Edition : Presse de la Cité
427 pages
1999
Verdict : 7 / 10
Il y a six portes dans la ville de Londres, prétend une comptine célèbre. En voulant connaître la vérité cachée derrière ces quelques mots, Josh et Nancy, deux Américains sans histoire, plongent dans l’enfer des mondes parallèles. Ils atterrissent dans un Londres alternatif, sous la domination des Cagoulés, des fanatiques religieux punissant de mort l’hérésie.
Masterton, depuis le milieu des années 90, tente d’élargir son lectorat. Ce n’est un secret pour personne. Ses intrigues délaissent les éléments ayant jadis assuré sa réputation (sexe, sang, démons, atrocités diverses) pour privilégier les scénarios grand public. Stephen King ou Dean Koontz n’aurait pas pu écrire "Transe de Mort" ou "Rituel de Chair". Par contre, ils auraient certainement pu signer ce roman.

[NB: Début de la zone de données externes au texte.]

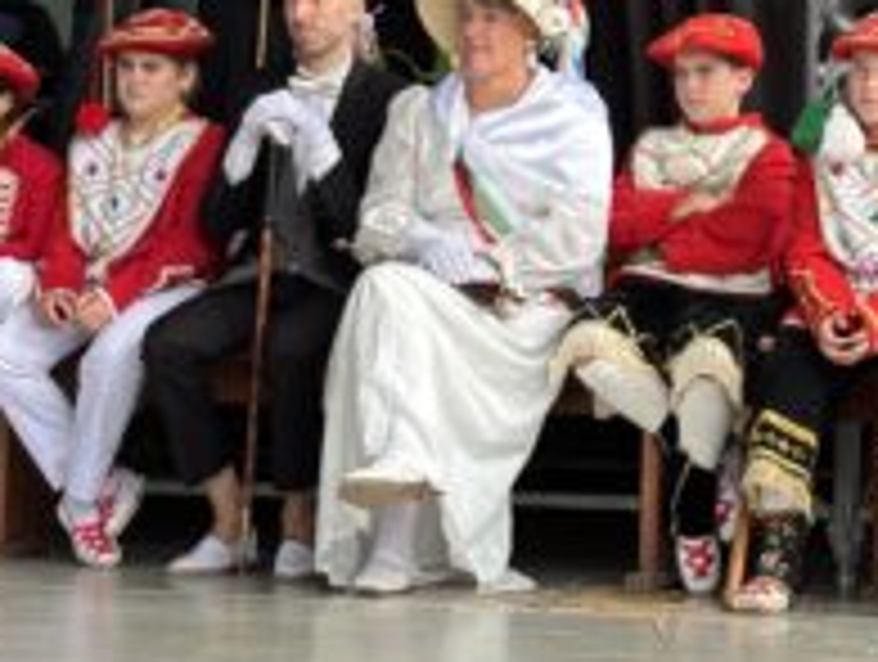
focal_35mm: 133
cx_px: 734
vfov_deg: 11.0
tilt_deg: +7.3
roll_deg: -1.7
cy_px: -92
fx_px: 3380
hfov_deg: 14.7
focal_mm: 5.96
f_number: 1.6
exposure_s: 1/373
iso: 32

L’horreur y est limitée à une portion si congrue que l’on se situe davantage dans le fantastique pur, pour ne pas dire la fantasy. Mieux vaut être prévenu. Au niveau du style et de la construction littéraire, on retrouve les tics et défauts du romancier. Tout d’abord une acceptation totalement invraisemblable du surnaturel : une vieille femme mumure une comptine, une médium vous offre une séance gratuite et vous êtes prêt à croire à l’occulte, aux mondes parallèles, aux esprits, etc. Scully où es tu ?

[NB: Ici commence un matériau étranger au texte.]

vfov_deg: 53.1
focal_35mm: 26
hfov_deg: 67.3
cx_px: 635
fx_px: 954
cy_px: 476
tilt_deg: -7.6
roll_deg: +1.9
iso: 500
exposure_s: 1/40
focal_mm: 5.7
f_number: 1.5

Autre défaut coutumier : un rythme haletant mais parfois mal équilibré. Certains passages sont ainsi peu développés, voire expédiés. Même si il utilise la technique éprouvée du découpage de l’action en chapitres parallèles afin de faire monter le suspense, Masterton n’arrive toujours pas à donner à l’intrigue une conclusion valable. 400 pages denses et riches pour aboutir à un final bâclé où tout se résout en une minute, cela paraît facile. Mais l’écrivain se repose souvent sur ce genre de facilité et on peut, une fois de plus, le déplorer.
Sinon, comme d’habitude, le métier impressionne et le bouquin se lit quasi d’une traite : dès sa lecture entamée, on ne parvient plus à le lâcher.
On attend le jour où Masterton prendra un peu plus de temps pour présenter ses personnages (certains sont clichés à souhait) et s’appliquera à écrire une conclusion à la hauteur de l’intrigue développée.
Mais on regrette de ne pas retrouver la puissance évocatrice et la barbarie sanglante de ses œuvres des eighties comme les inégalés "Portrait du Mal", "Démon des Morts", "Démences" ou "Tengu".
Bien ficelé mais un brin décevant, donc, ces Gardiens de la Porte assure néanmoins de belles heures d’évasion.